[DATA]

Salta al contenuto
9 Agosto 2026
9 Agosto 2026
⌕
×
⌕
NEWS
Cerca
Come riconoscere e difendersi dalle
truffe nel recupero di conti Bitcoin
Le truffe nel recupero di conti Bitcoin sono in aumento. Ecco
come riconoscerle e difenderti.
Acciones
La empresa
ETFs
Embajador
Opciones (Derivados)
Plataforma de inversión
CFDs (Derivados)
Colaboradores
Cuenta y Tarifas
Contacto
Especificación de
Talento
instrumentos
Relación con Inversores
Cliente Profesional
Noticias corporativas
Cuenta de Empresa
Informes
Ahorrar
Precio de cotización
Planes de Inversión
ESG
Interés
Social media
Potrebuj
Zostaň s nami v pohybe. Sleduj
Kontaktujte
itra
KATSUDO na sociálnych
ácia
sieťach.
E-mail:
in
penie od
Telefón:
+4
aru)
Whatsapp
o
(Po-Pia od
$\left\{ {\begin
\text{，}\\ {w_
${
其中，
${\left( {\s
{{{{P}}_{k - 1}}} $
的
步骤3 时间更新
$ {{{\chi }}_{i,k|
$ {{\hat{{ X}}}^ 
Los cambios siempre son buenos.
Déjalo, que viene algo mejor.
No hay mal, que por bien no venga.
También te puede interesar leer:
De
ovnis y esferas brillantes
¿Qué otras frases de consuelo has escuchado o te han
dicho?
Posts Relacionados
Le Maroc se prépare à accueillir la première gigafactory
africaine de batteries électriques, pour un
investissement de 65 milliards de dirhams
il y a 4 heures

[/DATA]
[DATA]

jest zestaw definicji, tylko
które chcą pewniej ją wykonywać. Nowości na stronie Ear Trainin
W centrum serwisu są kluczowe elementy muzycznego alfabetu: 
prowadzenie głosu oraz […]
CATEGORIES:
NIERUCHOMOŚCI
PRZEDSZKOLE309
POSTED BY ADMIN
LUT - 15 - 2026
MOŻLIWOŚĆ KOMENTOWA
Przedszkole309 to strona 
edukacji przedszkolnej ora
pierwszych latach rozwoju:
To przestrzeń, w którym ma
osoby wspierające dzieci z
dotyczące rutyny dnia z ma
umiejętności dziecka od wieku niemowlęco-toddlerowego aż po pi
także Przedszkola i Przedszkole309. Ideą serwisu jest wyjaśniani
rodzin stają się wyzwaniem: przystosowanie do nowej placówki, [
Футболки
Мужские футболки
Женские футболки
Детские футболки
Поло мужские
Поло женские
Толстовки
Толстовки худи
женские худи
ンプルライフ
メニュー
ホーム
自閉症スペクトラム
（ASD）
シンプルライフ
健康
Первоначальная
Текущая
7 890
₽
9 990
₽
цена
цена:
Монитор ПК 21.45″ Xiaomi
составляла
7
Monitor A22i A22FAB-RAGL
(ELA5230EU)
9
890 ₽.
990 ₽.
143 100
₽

[/DATA]

TASK DESCRIPTION: Repeat the data verbatim, starting with the line that contains "Salta al contenuto" and continuing through the line that contains "Opciones (Derivados)", with both of those lines included.

ANSWER BOX:
Salta al contenuto
9 Agosto 2026
9 Agosto 2026
⌕
×
⌕
NEWS
Cerca
Come riconoscere e difendersi dalle
truffe nel recupero di conti Bitcoin
Le truffe nel recupero di conti Bitcoin sono in aumento. Ecco
come riconoscerle e difenderti.
Acciones
La empresa
ETFs
Embajador
Opciones (Derivados)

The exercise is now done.